Kyle stated he had no regrets about his work as a sharpshooter, saying,

“I had to do it to protect the Marines".

Kyle later paired with the FITCO Cares Foundation, a nonprofit organization which created the Heroes Project to provide free in-home fitness equipment, individualized programs, personal training, and life-coaching to in-need veterans with disabilities, Gold Star families, or those suffering from post-traumatic stress disorder.

The Irony – How Chris Kyle Was Murdered

On February 2, 2013, after serving four tours in Iraq, Kyle was shot and killed at a shooting range near Chalk Mountain, Texas, along with friend Chad Littlefield, by a 25-year-old Marine Corps veteran by the name of Eddie Ray Routh.

Local police captured Routh after a short freeway chase, which ended when Routh, who had left the scene of the shootings in Kyle’s Ford F-350 truck, crashed into a police cruiser.

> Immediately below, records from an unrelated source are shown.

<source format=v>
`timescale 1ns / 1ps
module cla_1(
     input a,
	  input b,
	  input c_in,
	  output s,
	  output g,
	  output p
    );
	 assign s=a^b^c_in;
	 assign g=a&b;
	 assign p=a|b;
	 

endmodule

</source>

He was taken to the Erath County Jail for holding under a $3 million bond.

Routh’s trial was set to begin May 5, 2014, but has been delayed to allow more time to comply with DNA test requirements.

Burial And Awards

Kyle was buried on February 12, 2013, in Texas State Cemetery, Austin, Texas, after a funeral procession from Midlothian, Texas, to Austin, stretching over 200 miles.

Birth name Christopher Scott Kyle
Nickname(s) شيطان الرمادي
Shaitan Al-Ramadi
The Devil of Ramadi
Legend
Born April 8, 1974
Odessa, Texas, U.S.
Died February 2, 2013 (aged 38)
Erath County, Texas, U.S.
Buried at Texas State Cemetery
Allegiance United States
Service/branch United States Navy
Years of service 1999–2009
SEAL Team 3, sniper element, Charlie Company (later called Cadillac Company)

He received:

Two Silver Star Medals, five Bronze Star Medals, one Navy and Marine Corps Commendation Medal, and two Navy and Marine Corps Achievement Medals.